The Shooters and Fishers Party says this is one probable consequence of the poorly considered legislation that has again been delayed in parliament.
“Just when we thought this stupid ammo bill could get no worse, we received a tip-offthat the Firearms Registry were in panic mode altering the Permit to Acquire forms as a result of an, err, error in the drafting of the bill,” Shooters and Fishers Party MLC Robert Brown told shooters today.
His fellow SFP MLC, Robert Borsak, asked the Police Minister, Michael Gallacher, in parliament about the issue and received what Mr Brown has called a “dismissive” answer.
Mr Borsak’s questions were: “Is the Minister aware that the Firearms Registry or police ministry, in anticipation of the passage of the ammunition bill through the lower House, are urgently changing the permits to acquire issued under the Firearms Act 1996 so that the calibre is specified on the permit?
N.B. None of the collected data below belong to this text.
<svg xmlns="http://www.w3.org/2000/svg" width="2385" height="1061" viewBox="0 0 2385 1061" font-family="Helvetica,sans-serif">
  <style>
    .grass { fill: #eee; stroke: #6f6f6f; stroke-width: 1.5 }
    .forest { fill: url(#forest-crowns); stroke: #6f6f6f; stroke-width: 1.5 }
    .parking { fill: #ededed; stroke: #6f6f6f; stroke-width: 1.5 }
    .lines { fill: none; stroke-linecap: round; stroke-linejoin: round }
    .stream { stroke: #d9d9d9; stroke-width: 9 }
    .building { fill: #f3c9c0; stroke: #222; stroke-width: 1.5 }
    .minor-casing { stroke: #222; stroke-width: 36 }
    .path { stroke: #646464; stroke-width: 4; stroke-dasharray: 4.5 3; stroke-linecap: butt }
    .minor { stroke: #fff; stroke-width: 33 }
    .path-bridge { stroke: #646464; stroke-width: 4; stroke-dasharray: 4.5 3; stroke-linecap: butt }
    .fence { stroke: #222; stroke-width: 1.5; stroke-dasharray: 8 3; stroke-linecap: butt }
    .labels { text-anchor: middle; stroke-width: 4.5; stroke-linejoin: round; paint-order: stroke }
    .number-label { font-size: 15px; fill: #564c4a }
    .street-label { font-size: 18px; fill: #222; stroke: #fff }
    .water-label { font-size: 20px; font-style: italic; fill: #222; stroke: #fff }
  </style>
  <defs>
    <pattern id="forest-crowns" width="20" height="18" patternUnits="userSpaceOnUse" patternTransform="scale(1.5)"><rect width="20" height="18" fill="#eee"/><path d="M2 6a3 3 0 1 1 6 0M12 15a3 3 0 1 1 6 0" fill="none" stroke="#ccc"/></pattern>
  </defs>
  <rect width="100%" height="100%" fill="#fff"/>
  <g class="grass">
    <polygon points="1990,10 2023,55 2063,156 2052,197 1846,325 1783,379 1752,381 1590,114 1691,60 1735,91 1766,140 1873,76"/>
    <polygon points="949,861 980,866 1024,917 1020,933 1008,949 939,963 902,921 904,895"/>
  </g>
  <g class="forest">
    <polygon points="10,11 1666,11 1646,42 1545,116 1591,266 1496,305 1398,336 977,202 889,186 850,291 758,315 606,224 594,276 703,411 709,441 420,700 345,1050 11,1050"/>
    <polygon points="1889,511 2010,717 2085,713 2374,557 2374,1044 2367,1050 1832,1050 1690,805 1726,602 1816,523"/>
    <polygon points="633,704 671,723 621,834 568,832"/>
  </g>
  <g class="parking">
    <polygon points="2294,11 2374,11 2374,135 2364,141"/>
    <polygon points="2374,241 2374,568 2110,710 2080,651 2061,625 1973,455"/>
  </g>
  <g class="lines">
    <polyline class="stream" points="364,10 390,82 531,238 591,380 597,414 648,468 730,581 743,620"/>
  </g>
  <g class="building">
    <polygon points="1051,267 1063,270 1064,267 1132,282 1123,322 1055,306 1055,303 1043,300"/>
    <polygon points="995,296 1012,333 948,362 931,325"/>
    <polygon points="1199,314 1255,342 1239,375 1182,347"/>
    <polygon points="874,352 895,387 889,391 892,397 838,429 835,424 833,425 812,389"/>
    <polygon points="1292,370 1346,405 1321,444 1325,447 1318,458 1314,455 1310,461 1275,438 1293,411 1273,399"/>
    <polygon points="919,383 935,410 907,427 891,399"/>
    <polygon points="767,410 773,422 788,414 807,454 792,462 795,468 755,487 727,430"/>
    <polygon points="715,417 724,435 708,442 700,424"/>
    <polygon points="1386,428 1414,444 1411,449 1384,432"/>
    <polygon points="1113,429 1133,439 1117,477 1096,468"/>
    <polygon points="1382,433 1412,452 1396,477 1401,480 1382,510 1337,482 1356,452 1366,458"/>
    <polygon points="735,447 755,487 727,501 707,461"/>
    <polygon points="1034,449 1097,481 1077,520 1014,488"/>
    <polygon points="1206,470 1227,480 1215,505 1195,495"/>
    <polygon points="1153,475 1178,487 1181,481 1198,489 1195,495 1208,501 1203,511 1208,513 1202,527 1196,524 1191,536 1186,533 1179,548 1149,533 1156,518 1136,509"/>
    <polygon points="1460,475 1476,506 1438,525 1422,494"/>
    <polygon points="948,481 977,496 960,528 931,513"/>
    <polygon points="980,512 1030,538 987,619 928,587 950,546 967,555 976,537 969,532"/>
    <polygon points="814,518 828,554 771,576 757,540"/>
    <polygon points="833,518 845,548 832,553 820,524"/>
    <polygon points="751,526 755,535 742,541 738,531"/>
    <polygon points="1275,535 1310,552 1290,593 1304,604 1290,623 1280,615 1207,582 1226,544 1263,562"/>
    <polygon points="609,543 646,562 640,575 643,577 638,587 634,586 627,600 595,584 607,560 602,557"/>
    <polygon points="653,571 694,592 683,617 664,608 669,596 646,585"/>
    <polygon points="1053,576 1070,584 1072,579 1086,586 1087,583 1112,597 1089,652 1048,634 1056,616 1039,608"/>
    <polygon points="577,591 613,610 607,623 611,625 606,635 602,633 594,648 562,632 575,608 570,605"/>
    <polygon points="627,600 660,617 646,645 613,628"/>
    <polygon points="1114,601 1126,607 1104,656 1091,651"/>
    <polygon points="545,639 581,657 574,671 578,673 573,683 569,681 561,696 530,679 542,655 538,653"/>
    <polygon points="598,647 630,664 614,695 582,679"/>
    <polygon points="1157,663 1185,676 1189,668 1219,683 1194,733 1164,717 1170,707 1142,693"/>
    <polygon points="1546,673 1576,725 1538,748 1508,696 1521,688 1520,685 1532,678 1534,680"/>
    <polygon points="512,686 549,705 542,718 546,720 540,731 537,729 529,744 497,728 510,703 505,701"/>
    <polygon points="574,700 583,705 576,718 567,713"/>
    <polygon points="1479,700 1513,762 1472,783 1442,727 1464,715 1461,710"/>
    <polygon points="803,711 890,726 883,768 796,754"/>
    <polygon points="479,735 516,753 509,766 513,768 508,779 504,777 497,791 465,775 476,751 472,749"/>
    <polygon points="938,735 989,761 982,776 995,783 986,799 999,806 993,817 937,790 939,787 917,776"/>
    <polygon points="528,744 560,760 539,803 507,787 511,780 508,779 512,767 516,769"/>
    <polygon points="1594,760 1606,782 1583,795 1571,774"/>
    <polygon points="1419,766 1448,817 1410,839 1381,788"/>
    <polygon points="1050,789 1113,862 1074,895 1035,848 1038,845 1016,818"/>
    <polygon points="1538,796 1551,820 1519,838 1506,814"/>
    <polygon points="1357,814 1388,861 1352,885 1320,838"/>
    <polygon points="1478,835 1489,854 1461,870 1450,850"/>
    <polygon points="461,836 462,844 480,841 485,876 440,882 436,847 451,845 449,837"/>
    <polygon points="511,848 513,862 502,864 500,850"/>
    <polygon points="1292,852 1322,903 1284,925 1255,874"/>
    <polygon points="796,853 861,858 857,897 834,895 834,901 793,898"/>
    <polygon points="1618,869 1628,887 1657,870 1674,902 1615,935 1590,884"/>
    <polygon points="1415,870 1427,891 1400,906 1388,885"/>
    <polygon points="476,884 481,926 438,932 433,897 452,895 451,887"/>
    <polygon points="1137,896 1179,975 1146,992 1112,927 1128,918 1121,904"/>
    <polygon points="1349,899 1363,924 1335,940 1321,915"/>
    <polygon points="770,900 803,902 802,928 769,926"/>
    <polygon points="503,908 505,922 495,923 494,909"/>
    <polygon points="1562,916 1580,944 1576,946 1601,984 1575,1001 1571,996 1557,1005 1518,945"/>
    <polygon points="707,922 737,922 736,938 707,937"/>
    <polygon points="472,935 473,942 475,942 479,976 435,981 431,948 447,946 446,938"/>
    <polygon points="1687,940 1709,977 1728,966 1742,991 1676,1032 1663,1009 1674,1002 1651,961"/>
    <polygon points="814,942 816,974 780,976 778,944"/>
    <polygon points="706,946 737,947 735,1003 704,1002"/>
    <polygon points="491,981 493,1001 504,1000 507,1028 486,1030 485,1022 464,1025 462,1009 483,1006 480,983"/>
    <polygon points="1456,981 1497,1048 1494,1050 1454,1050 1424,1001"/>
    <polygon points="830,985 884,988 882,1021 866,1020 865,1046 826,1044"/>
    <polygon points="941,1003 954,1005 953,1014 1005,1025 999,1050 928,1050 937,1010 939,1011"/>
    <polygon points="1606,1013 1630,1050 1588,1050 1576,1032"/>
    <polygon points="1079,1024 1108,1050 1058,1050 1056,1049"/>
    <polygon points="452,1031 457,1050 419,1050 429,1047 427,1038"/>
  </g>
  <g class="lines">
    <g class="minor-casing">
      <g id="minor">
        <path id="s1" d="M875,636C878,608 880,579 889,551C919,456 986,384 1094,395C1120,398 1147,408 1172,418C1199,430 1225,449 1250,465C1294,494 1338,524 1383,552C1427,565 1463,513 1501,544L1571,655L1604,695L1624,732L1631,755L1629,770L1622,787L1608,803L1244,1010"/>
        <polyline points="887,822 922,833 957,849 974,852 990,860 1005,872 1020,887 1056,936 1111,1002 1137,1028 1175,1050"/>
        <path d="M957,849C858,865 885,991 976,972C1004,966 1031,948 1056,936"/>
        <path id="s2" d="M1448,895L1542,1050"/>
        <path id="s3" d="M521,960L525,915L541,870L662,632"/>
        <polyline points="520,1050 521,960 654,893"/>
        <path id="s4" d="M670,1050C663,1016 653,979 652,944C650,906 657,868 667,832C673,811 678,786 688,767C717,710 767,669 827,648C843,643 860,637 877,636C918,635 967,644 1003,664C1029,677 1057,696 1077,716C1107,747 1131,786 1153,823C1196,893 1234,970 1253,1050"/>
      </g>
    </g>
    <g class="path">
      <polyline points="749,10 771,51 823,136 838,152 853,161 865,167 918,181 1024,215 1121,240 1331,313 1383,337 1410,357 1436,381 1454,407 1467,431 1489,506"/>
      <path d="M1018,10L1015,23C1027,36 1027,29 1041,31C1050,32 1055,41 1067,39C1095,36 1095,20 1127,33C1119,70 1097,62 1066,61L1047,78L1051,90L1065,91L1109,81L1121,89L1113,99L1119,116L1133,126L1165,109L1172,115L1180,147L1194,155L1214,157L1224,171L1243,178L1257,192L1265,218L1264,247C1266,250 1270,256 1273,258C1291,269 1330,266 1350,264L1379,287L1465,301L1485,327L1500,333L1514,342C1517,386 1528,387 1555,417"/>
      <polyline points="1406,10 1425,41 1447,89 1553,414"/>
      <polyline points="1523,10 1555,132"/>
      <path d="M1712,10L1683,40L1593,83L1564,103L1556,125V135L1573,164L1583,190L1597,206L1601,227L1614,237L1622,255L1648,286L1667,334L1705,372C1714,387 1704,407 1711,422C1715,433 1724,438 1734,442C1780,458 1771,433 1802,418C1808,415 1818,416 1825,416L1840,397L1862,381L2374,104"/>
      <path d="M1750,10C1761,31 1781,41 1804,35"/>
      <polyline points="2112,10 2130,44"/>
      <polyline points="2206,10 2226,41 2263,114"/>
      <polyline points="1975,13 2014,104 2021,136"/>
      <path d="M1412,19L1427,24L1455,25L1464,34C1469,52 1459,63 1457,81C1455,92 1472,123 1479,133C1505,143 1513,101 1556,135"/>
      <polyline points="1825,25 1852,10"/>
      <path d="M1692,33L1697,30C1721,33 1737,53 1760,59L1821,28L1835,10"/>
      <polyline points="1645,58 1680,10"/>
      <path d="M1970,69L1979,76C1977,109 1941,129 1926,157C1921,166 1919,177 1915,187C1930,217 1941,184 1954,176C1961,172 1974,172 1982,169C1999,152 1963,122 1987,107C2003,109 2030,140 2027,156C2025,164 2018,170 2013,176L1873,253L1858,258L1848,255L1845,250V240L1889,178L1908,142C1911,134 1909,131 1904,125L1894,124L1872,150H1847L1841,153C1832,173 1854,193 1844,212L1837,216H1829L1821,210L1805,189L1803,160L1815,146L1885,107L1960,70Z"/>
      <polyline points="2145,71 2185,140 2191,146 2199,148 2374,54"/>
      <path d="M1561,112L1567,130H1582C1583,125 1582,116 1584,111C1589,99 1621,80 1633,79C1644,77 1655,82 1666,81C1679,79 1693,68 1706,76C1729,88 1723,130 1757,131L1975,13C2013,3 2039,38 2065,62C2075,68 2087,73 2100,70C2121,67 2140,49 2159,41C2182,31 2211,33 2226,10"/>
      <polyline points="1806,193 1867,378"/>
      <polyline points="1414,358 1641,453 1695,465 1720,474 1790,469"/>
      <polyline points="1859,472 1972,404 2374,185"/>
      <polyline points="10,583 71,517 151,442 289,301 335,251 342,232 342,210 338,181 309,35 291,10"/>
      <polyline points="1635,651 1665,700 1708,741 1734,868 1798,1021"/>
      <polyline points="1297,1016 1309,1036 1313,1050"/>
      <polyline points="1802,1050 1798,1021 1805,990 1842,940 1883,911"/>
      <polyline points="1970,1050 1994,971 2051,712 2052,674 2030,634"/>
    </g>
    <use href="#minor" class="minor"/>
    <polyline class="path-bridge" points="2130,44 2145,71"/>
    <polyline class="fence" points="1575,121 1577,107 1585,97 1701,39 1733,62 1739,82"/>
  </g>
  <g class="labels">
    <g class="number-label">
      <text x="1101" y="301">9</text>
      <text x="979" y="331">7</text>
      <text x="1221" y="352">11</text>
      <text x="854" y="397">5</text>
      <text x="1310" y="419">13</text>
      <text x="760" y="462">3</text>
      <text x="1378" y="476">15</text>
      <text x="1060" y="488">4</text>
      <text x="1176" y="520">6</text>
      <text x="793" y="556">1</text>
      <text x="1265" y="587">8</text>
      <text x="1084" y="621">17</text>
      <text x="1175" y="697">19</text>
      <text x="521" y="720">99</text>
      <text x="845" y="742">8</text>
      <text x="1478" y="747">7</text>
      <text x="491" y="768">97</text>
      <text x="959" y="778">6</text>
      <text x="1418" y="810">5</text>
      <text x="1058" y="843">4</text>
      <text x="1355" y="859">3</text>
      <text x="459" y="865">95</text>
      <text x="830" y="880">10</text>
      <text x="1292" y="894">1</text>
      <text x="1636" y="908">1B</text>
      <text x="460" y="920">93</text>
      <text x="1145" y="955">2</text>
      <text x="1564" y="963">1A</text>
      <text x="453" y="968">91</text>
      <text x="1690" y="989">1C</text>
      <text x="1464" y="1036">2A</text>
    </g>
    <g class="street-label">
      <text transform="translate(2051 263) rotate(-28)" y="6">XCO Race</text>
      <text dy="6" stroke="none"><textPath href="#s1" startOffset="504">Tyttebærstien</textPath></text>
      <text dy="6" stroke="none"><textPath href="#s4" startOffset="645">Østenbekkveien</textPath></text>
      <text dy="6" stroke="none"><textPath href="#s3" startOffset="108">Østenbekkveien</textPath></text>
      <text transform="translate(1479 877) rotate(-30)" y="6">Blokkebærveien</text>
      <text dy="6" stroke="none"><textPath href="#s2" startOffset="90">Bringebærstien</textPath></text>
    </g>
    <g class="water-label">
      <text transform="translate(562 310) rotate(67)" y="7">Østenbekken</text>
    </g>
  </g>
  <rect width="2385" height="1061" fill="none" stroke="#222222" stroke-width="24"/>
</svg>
Does the Minister or the Firearms Registry understand that purchasers under the permit to acquire system may not know which particular calibre they will end up purchasing? Does this change mean that the Firearms Registry will have to revert to manual processing of all permits to acquire, and what effect would this have on the cost of running the Firearms Registry and the inherent delay of processing these permits?”
In part, Mr Gallacher replied: “I can indicate to the House that individuals permitted to acquire a firearm make a decision in a carefully considered way, as the member knows. Surely that would include knowing which calibre firearm an individual intends to purchase. As members are aware, there is always a transition phase in the implementation of a new policy.”
The ammunition bill says a PTA can be used as evidence that you intend to buy a firearm, and therefore you would be able to use the PTA to buy ammunition for that firearm. However, current PTA forms specify only a category of firearm, not a calibre, and so would not be acceptable.
New PTAs would require shooters to specify what calibre they intend to buy, but Mr Brown pointed out this ignores the realities of buying firearms.
A buyer might change his or her mind between applying for and getting the PTA, or may even be persuaded that a different calibre is better once he or she is at the gunshop.
“You may or may not have chosen a particular individual rifle, but more often, you just know that you want a particular category,” Mr Brown said. “But at the time you actually have your PTA, you may well have missed the sale, changed your mind, seen a better deal, or otherwise be flexible as to what you will buy.
“Then we have the second-hand market, and the various online sites that abound. In those cases, most shooters get the PTA first, then take the 60 days available to hunt for a deal.
“Under what is now proposed, you will need to specify calibre and cartridge when you lodge the PTA, and if you change your mind, that means another $30, another PTA and probably another 28 days.”
He again urged shooters to complain to their local MPs.
“If haven’t yet emailed, phoned, or better still, visited your local member, please, please do it now,” he said. “We have the Nationals and the ‘marginal’ Liberals (and some of the Labor people too) on the ropes. Let’s put them on the mat.”